小細胞癌
・肺癌の15-20%、肺野型肺癌の4-12%。喫煙との関連性がある。
・小型の細胞からなる神経内分泌系の悪性上皮性腫瘍。
・90%で中枢気管支に好発する。末梢にも発生。
・気管支上皮を破壊し、粘膜下・気管支周囲へ進展。粘膜下を這うように発育進展する傾向がある。

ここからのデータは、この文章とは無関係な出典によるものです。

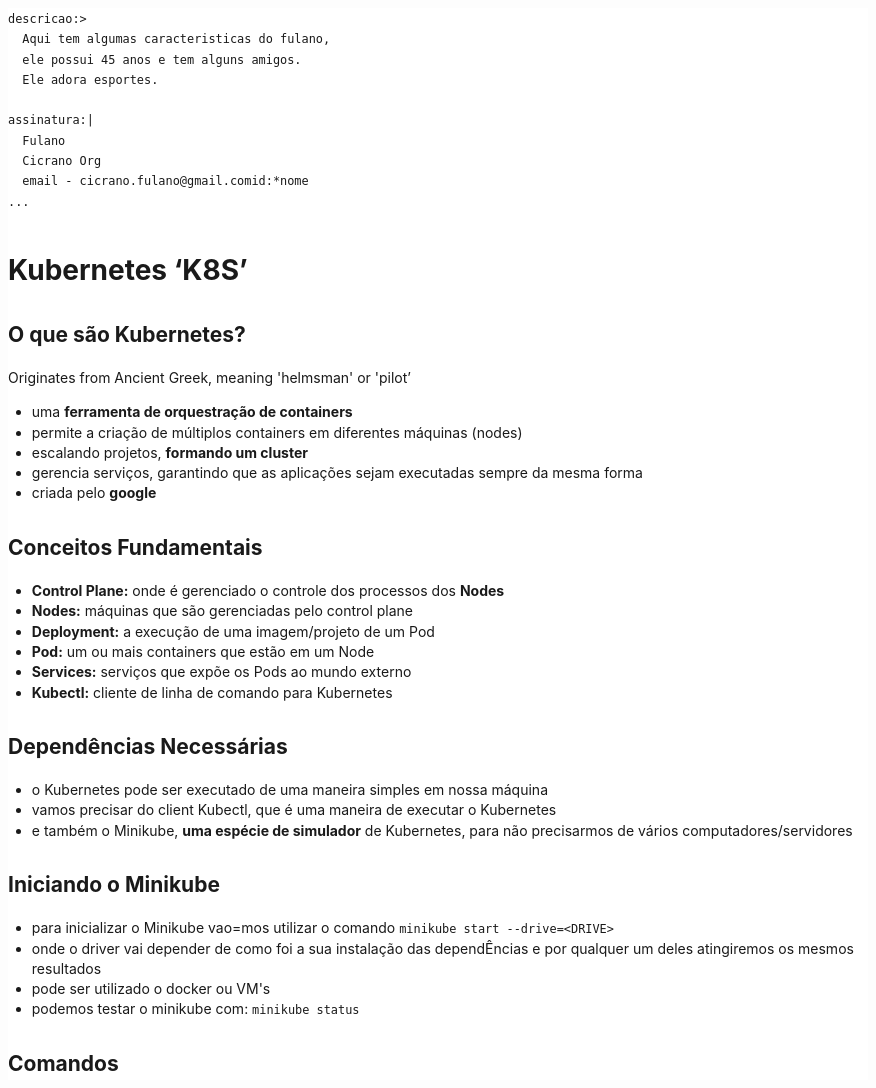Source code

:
 ```
descricao:>
  Aqui tem algumas caracteristicas do fulano,
  ele possui 45 anos e tem alguns amigos.
  Ele adora esportes.

assinatura:|
  Fulano
  Cicrano Org
  email - cicrano.fulano@gmail.comid:*nome
...
```

# Kubernetes ‘K8S’

## O que são Kubernetes?

Originates from Ancient Greek, meaning 'helmsman' or 'pilot’

- uma **ferramenta de orquestração de containers**
- permite a criação de múltiplos containers em diferentes máquinas (nodes)
- escalando projetos, **formando um cluster**
- gerencia serviços, garantindo que as aplicações sejam executadas sempre da mesma forma
- criada pelo **google**

## Conceitos Fundamentais

- **Control Plane:** onde é gerenciado o controle dos processos dos **Nodes**
- **Nodes:** máquinas que são gerenciadas pelo control plane
- **Deployment:** a execução de uma imagem/projeto de um Pod
- **Pod:** um ou mais containers que estão em um Node
- **Services:** serviços que expõe os Pods ao mundo externo
- **Kubectl:** cliente de linha de comando para Kubernetes

## Dependências Necessárias

- o Kubernetes pode ser executado de uma maneira simples em nossa máquina
- vamos precisar do client Kubectl, que é uma maneira de executar o Kubernetes
- e também o Minikube, **uma espécie de simulador** de Kubernetes, para não precisarmos de vários computadores/servidores

## Iniciando o Minikube

- para inicializar o Minikube vao=mos utilizar o comando `minikube start --drive=<DRIVE>`
- onde o driver vai depender de como foi a sua instalação das dependÊncias e por qualquer um deles atingiremos os mesmos resultados
- pode ser utilizado o docker ou VM's
- podemos testar o minikube com: `minikube status`

## Comandos
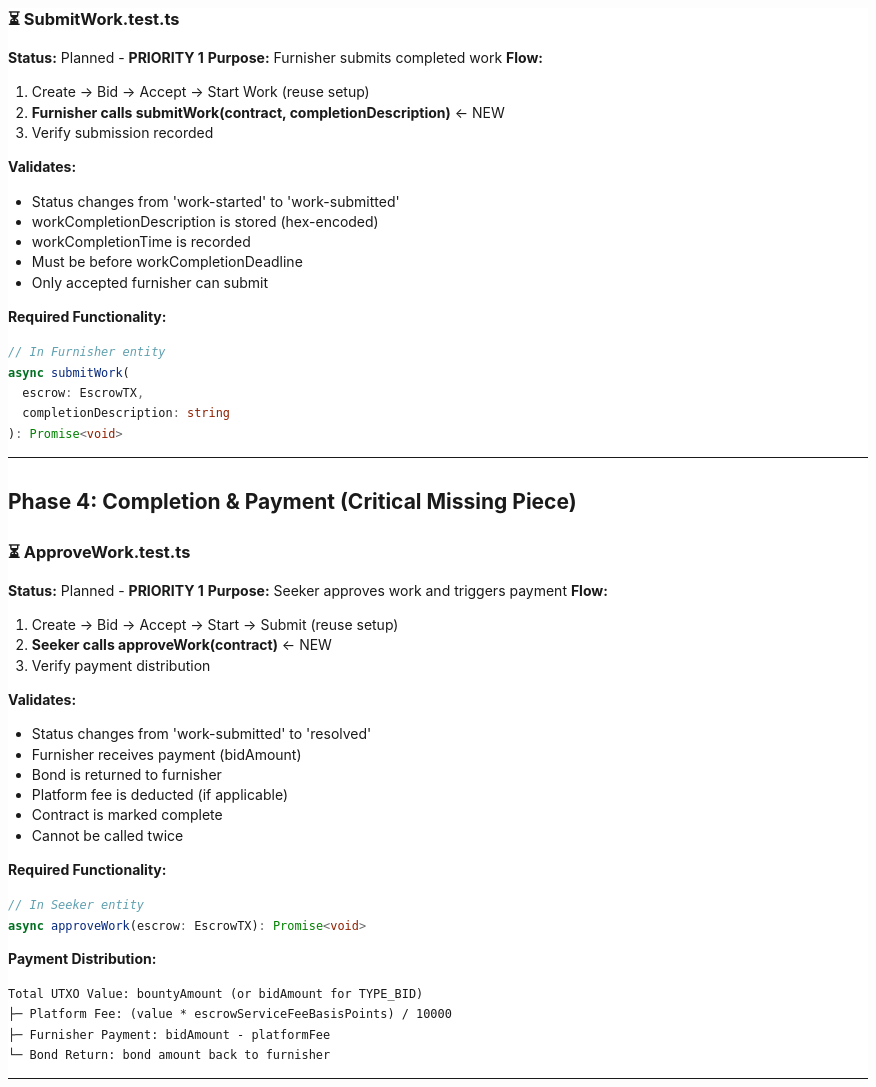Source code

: 
### ⏳ SubmitWork.test.ts
**Status:** Planned - **PRIORITY 1**
**Purpose:** Furnisher submits completed work
**Flow:**
1. Create → Bid → Accept → Start Work (reuse setup)
2. **Furnisher calls submitWork(contract, completionDescription)** ← NEW
3. Verify submission recorded

**Validates:**
- Status changes from 'work-started' to 'work-submitted'
- workCompletionDescription is stored (hex-encoded)
- workCompletionTime is recorded
- Must be before workCompletionDeadline
- Only accepted furnisher can submit

**Required Functionality:**
```typescript
// In Furnisher entity
async submitWork(
  escrow: EscrowTX,
  completionDescription: string
): Promise<void>
```

---

## Phase 4: Completion & Payment (Critical Missing Piece)

### ⏳ ApproveWork.test.ts
**Status:** Planned - **PRIORITY 1**
**Purpose:** Seeker approves work and triggers payment
**Flow:**
1. Create → Bid → Accept → Start → Submit (reuse setup)
2. **Seeker calls approveWork(contract)** ← NEW
3. Verify payment distribution

**Validates:**
- Status changes from 'work-submitted' to 'resolved'
- Furnisher receives payment (bidAmount)
- Bond is returned to furnisher
- Platform fee is deducted (if applicable)
- Contract is marked complete
- Cannot be called twice

**Required Functionality:**
```typescript
// In Seeker entity
async approveWork(escrow: EscrowTX): Promise<void>
```

**Payment Distribution:**
```
Total UTXO Value: bountyAmount (or bidAmount for TYPE_BID)
├─ Platform Fee: (value * escrowServiceFeeBasisPoints) / 10000
├─ Furnisher Payment: bidAmount - platformFee
└─ Bond Return: bond amount back to furnisher
```

---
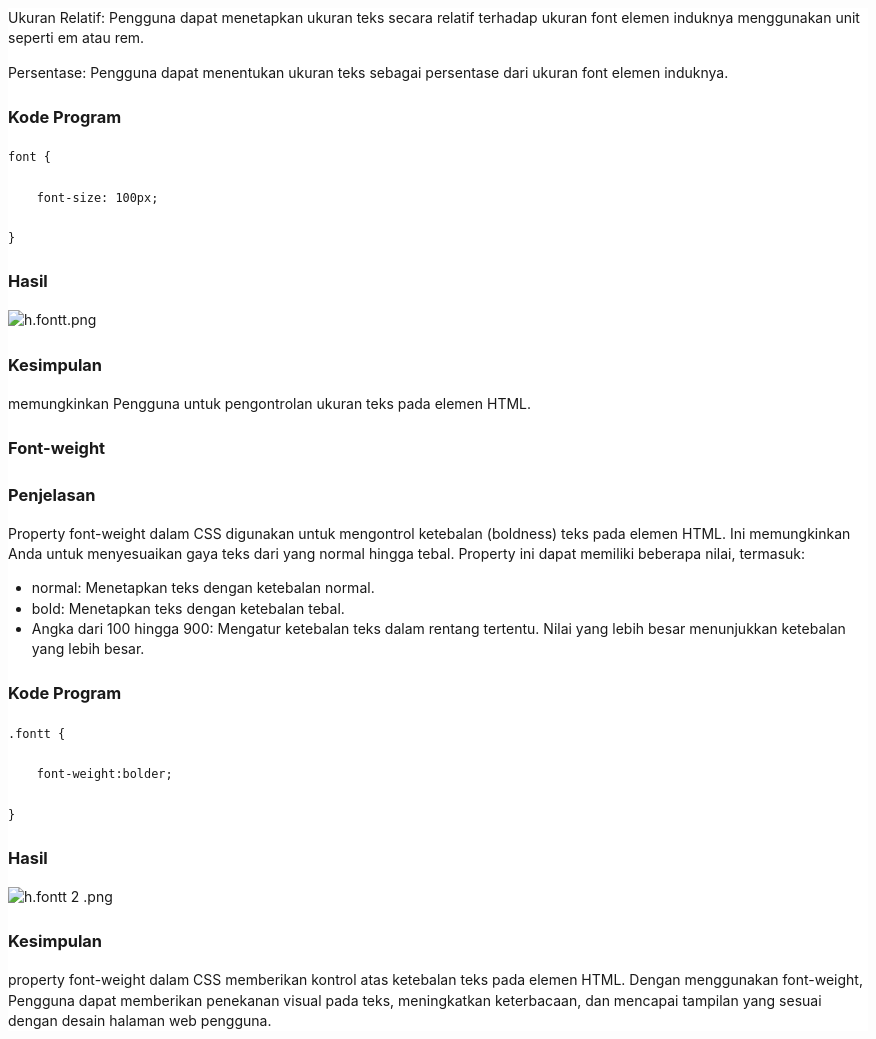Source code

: Ukuran Relatif:
Pengguna dapat menetapkan ukuran teks secara relatif terhadap ukuran font elemen induknya menggunakan unit seperti em atau rem.

Persentase:
Pengguna dapat menentukan ukuran teks sebagai persentase dari ukuran font elemen induknya.

### Kode Program
```
font {

    font-size: 100px;

}
```

### Hasil 
![h.fontt.png](h.fontt.png)

### Kesimpulan
memungkinkan Pengguna untuk pengontrolan ukuran teks pada elemen HTML.

### Font-weight

### Penjelasan
Property font-weight dalam CSS digunakan untuk mengontrol ketebalan (boldness) teks pada elemen HTML. Ini memungkinkan Anda untuk menyesuaikan gaya teks dari yang normal hingga tebal.
Property ini dapat memiliki beberapa nilai, termasuk:

- normal: Menetapkan teks dengan ketebalan normal.
- bold: Menetapkan teks dengan ketebalan tebal.
- Angka dari 100 hingga 900: Mengatur ketebalan teks dalam rentang tertentu. Nilai yang lebih besar menunjukkan ketebalan yang lebih besar.
### Kode Program
```
.fontt {

    font-weight:bolder;

}
```
### Hasil
![h.fontt 2 .png](h.fontt%202%20.png)
### Kesimpulan
property font-weight dalam CSS memberikan kontrol atas ketebalan teks pada elemen HTML. Dengan menggunakan font-weight, Pengguna dapat memberikan penekanan visual pada teks, meningkatkan keterbacaan, dan mencapai tampilan yang sesuai dengan desain halaman web pengguna.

そのため、扁平上皮癌と比べて気管支腔内への進展は弱く、閉塞性肺炎や無気肺はきたしにくい傾向がある。
・悪性度が高く、経過が早く、血行性転移を来しやすい。
・脳、肝、骨、副腎などに転移を来す。
・粘膜下を主体とした腫瘤を形成し、長軸方向へ進展する。
・早期からリンパ路に進展し(リンパ行性増殖)、診断時には、リンパ節転移や遠隔転移を来している事が多い。
・限局型LD(limited disease)は癌が一側肺に限局し、鎖骨上窩リンパ節を越えない(同側肺門、両側縦隔、両側の鎖骨上窩のリンパ節に限局)もの。
・進展型ED(extensive disease)は癌がこの範囲を超えるものと定義される。
・腫瘍マーカーとしては、NSE、Pro-GRPがある。
・またACTH、ADHなどのペプチドホルモン産生により腫瘍随伴症候群をきたすことがある。
小細胞癌の進展形式の分類
Ⅰ型:気管支の長軸に沿って気管支樹の形態をとる型。
Ⅱ型:深達進展が主体で腫瘤を形成する型。
Ⅲ型:Ⅰ型とⅡ型の混合型。
Ⅳ型:末梢肺に腫瘤を形成する型。
画像所見
・肺門型の肺癌が多い。
・肺門・縦隔リンパ節腫大を呈する。主腫瘍が肺門部の転移リンパ節と一塊となってみられることが多い。
・リンパ行性増殖を呈し、気管支血管束の肥厚、気管支内腔の狭窄・閉塞をきたす。
症例 70歳代男性
肺野型小細胞癌
・辺縁明瞭、円形〜軽度分葉。肺小細胞癌の5%。
・圧排性発育、周囲構造圧排性変化。
・間質反応・線維化や壊死は稀。
・内部は均一で、air bronchogramや空洞はまれ。
・周囲すりガラス陰影は稀。
・肺野発声でも高度なリンパ節腫大をきたすことがしばしばある。
・予後は 原発巣のみで、リンパ節転移や、遠隔転移がなければ外科切除+化学療法で良好な予後が期待できる。